To set up a different HTML "look" for a series:
- Create a new html-trn file to control the conversion. It will probably be
easiest to copy the "vanilla" html-trn file (/usr/local/leda/etc/html-trn)
under a new name, then edit the new file in accordance with the documents
at /leda/manual/r2hdocs/guide.htm
.
- Associate the new html-trn file with the series, by editing via /leda/review/view_all_serials.php3
Conversion into PDF -- the technical process
Unfortunately, Adobe does not sell a version of Acrobat Distiller that will
run under Linux (at least not at a reasonable price; there is an enterprise-scale
document conversion server product that creates PDF that goes for around $5K
at the time of this writing). As a result, we use a multistep process that first
transforms the RTF document into LaTeX, and from there to PDF:
- The RTF document is pre-filtered. This step is basically used to suppress
features (like document comments) that we don't want to see in the PDF document.
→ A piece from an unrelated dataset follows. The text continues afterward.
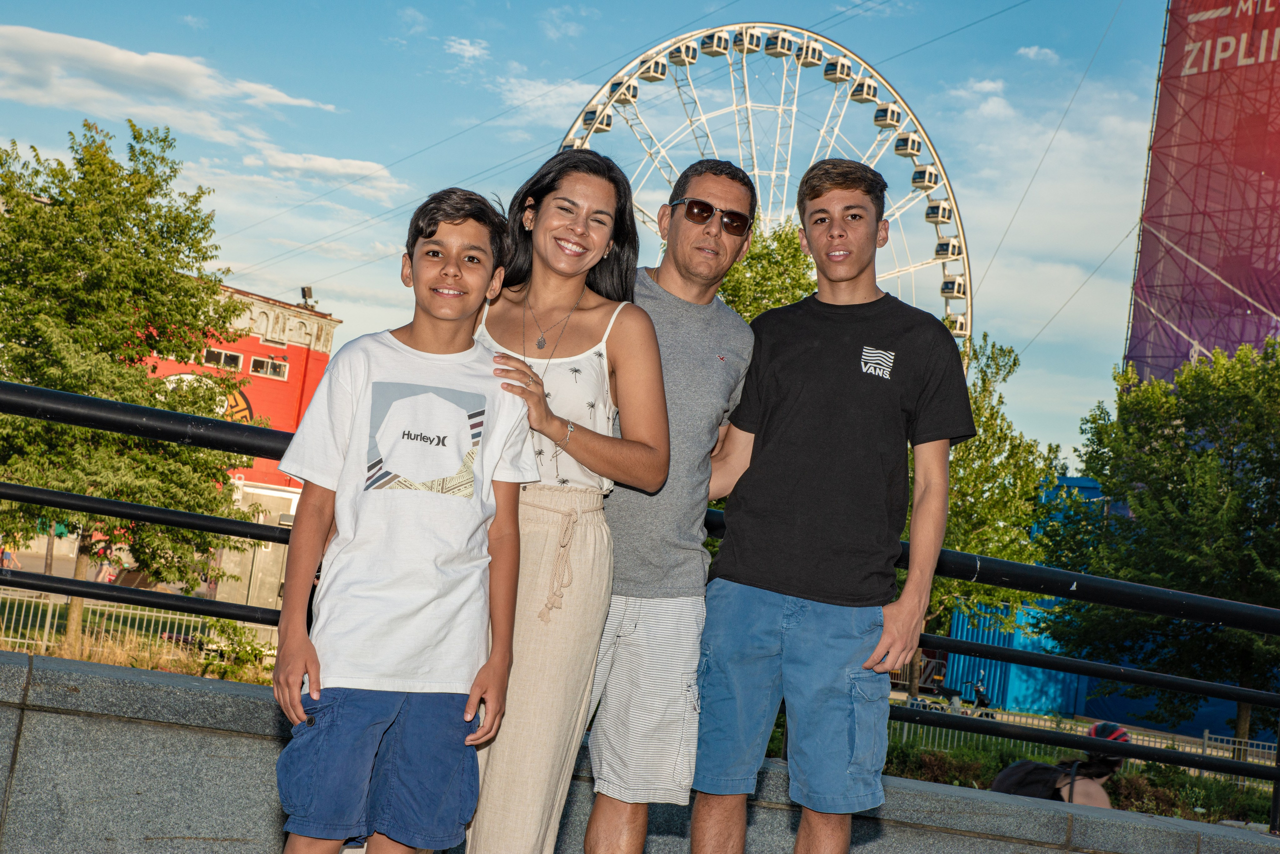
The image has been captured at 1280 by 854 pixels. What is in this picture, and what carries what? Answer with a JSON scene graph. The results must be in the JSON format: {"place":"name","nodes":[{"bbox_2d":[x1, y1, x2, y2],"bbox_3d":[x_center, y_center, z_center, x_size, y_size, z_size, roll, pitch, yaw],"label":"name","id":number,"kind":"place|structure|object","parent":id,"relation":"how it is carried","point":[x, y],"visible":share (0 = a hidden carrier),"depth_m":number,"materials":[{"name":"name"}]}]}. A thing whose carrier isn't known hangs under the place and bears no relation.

- The RTF is converted to laTeX using the rtf2latex2e package.
- The intermediate laTeX file is filtered; this adjusts footnote numbering,
takes care of graphics scaling, and so on.
- The laTeX file is converted to pdf.
If you're a serious conversion hacker, you can work magic by customizing the
various scripts involved. Depending on what you want to do, you may find it
easier to alter one or the other of our filtering scripts. We've found it easier
to use the RTF pre-filter to remove information and the laTeX filter
to add or alter information.
Where to find more
/usr/local/leda/bin/ledacvt.sh is the shell script that controls the conversion
of LEDA documents; it in turn calls other programs found (for the most part)
in the /usr/local/leda/bin directory tree. Looking at the source is probably
the best way to understand exactly what's being done.
What to do if our conversions don't satisfy you
At the time your document was approved for release, you should have received a
confirming e-mail containing a password, document number, and URL that can be
used to substitute your own PDF or HTML files for the ones created automatically
by LEDA. This is a direct file-for-file replacement -- you can't restructure your
document completely, but you can substitute (eg.) an HTML file you create for
one we create.
Known conversion bugs (last modified 3 January 2002):
- Hanging indents don't indent if the document originated in WordPerfect.